Segment Open

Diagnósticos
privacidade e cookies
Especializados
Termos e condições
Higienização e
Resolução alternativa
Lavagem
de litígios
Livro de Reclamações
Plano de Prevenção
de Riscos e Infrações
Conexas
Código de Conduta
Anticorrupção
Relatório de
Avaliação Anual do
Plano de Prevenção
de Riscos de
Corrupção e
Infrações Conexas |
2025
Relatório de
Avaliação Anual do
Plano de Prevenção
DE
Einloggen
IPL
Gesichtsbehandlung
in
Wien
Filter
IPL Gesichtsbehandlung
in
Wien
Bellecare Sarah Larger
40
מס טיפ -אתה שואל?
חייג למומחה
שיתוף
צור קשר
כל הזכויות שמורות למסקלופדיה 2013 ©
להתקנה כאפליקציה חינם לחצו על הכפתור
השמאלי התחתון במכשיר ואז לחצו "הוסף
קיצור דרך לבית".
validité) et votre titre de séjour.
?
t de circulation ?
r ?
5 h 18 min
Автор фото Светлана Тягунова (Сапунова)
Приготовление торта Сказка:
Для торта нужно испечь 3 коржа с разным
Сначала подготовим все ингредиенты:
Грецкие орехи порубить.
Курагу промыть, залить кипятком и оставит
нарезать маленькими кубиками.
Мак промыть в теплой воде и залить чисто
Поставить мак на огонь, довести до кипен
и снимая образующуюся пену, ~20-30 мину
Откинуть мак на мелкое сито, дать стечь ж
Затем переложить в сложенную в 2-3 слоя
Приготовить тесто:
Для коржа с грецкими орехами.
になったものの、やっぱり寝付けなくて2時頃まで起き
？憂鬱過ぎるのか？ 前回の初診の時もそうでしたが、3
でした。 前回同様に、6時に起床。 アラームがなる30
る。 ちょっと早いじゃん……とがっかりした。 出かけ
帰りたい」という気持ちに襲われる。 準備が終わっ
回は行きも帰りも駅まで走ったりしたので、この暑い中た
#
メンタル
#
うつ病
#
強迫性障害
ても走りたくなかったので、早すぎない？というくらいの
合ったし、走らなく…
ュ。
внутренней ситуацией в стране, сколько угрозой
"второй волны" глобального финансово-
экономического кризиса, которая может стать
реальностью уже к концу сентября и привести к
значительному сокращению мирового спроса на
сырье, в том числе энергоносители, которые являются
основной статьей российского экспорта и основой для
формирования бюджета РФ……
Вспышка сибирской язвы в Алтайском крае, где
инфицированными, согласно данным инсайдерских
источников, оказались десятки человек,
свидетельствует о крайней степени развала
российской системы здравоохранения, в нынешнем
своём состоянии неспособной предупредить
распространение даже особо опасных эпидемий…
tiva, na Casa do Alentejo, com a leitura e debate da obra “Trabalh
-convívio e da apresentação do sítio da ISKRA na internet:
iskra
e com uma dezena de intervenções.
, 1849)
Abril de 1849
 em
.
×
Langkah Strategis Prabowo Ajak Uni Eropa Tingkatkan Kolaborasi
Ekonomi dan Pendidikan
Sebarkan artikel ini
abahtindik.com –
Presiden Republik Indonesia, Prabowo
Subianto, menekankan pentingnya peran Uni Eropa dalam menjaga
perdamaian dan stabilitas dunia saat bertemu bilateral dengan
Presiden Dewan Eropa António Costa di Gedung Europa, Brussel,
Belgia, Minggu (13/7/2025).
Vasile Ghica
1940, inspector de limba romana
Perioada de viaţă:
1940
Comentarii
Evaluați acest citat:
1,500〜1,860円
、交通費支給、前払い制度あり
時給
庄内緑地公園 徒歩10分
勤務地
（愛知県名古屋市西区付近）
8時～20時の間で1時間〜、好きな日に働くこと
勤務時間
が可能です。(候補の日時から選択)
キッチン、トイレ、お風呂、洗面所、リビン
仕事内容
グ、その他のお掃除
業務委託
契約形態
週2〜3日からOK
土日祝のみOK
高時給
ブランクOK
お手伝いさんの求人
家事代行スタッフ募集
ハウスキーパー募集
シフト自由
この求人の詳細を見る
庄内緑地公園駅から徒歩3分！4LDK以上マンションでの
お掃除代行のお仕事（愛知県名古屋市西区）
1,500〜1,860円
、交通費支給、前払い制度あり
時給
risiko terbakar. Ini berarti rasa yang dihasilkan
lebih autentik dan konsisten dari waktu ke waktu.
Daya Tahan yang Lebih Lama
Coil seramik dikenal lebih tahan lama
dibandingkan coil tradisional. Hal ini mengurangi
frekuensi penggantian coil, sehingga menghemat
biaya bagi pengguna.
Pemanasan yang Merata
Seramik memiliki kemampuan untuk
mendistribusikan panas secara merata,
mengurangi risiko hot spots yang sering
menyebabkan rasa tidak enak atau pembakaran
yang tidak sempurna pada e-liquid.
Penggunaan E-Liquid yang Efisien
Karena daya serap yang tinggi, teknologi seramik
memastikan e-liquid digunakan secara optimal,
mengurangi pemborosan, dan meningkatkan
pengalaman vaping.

Segment Closed

**Task:**
From the line holding "lebih autentik dan" down to the final line above, quote every line exactly and only those lines.

**Final answer:**
lebih autentik dan konsisten dari waktu ke waktu.
Daya Tahan yang Lebih Lama
Coil seramik dikenal lebih tahan lama
dibandingkan coil tradisional. Hal ini mengurangi
frekuensi penggantian coil, sehingga menghemat
biaya bagi pengguna.
Pemanasan yang Merata
Seramik memiliki kemampuan untuk
mendistribusikan panas secara merata,
mengurangi risiko hot spots yang sering
menyebabkan rasa tidak enak atau pembakaran
yang tidak sempurna pada e-liquid.
Penggunaan E-Liquid yang Efisien
Karena daya serap yang tinggi, teknologi seramik
memastikan e-liquid digunakan secara optimal,
mengurangi pemborosan, dan meningkatkan
pengalaman vaping.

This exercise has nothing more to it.